Southeast Asian ride-hailing firm Grab said it raised $750 million in a funding round led by investor SoftBank Group, helping it build a warchest to solidify its leading position in the region and head off competition from Uber.
Southeast Asia is fast becoming a key battleground for ride-hailing firms thanks to a burgeoning middle class as well as a youthful, Internet-savvy demographic.
Grab’s announcement comes a few weeks after Uber sold its China operations to bigger domestic rival Didi, an existing Grab investor, and analysts have said Uber may focus its efforts and money elsewhere, such as in Southeast Asia.
The company is now valued at over $3 billion, a source familiar with the matter said. Its total capital position had increased to over $1 billion, the company said in a statement, without naming the other investors in the round.
SoftBank is joined by new and existing investors including institutions from the United States and China, a Grab representative told Reuters.
It planned to continue expanding its services in Southeast Asia and significantly invest in mobile payments capabilities, Grab said.
Grab says it has 95 percent market share in third-party taxi-hailing services, while its private-car business has more than half of the Southeast Asian market.
Since its launch in 2012, the company has expanded into motorbike hailing, carpooling and delivery. It also recently teamed up with Indonesian conglomerate Lippo Group to roll out a mobile payment platform in its biggest market, Indonesia.
“We are particularly excited about the growth opportunity in Indonesia, where we see an almost $15 billion market for ride-hailing services alone, as well as the potential to extend GrabPay’s platform regionally,” CEO and co-founder Anthony Tan said.

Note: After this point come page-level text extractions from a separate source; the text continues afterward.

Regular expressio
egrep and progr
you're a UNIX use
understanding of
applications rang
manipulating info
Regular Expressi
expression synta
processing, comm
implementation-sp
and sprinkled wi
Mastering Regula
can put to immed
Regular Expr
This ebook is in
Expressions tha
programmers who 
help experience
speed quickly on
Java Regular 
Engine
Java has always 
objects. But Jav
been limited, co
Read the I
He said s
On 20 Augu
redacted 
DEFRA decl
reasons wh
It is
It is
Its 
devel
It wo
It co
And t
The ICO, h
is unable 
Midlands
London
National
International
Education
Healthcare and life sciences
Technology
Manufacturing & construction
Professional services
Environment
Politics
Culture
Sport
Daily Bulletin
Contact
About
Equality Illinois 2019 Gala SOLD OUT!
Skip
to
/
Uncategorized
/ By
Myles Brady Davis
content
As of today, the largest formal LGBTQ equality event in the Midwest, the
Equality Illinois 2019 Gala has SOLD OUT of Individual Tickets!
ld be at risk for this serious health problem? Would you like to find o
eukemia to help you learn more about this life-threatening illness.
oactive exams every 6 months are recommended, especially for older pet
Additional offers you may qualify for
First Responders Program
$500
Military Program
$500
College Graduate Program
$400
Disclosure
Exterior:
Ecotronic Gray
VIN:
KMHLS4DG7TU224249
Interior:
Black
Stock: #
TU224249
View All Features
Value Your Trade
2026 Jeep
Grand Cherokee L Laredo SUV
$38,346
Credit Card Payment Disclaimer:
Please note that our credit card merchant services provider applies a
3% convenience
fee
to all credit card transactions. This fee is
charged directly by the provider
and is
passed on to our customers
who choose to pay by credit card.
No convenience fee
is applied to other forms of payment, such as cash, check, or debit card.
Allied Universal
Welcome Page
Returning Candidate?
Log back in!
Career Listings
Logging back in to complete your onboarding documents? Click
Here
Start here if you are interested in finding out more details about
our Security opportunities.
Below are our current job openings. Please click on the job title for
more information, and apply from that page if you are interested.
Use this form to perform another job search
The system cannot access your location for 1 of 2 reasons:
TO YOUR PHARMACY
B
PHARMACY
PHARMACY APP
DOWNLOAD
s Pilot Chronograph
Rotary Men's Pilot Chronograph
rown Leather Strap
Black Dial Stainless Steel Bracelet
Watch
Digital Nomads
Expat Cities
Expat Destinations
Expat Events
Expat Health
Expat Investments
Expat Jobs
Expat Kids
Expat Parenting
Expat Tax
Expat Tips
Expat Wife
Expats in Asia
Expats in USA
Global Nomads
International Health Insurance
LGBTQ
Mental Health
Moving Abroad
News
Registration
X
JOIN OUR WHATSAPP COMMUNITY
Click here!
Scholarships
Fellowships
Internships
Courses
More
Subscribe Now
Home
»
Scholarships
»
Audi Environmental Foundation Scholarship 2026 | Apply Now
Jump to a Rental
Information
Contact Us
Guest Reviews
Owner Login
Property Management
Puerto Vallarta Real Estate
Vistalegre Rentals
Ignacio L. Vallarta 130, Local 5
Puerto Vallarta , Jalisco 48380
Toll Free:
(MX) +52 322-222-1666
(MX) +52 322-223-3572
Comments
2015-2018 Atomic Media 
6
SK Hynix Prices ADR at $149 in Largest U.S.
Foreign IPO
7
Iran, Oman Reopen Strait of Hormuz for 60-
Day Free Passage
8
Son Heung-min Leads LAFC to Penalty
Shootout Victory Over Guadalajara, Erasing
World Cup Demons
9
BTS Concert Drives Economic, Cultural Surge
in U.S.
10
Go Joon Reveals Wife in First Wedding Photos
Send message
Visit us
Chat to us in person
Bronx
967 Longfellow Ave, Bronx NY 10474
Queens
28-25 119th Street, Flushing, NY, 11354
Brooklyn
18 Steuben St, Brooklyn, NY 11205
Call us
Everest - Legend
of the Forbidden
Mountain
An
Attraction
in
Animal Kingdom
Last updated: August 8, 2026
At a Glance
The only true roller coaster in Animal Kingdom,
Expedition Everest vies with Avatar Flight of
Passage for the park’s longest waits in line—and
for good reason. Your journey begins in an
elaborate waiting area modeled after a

Previous investors in Grab include sovereign wealth fund China Investment Corporation, and Vertex Ventures Holdings, a unit of Singapore state investor Temasek Holdings.
The company operates in Singapore, Indonesia, the Philippines, Malaysia, Thailand and Vietnam.
Such services have become popular on the traffic-clogged streets of cities such as Jakarta, Indonesia and Manila, the Philippines. The apps are also prominent in Singapore, one of the most expensive places in the world to own a private car.
In August, Indonesian ride-hailing service Go-Jek raised fresh funding of more than $550 million from KKR, Warburg Pincus and other investors.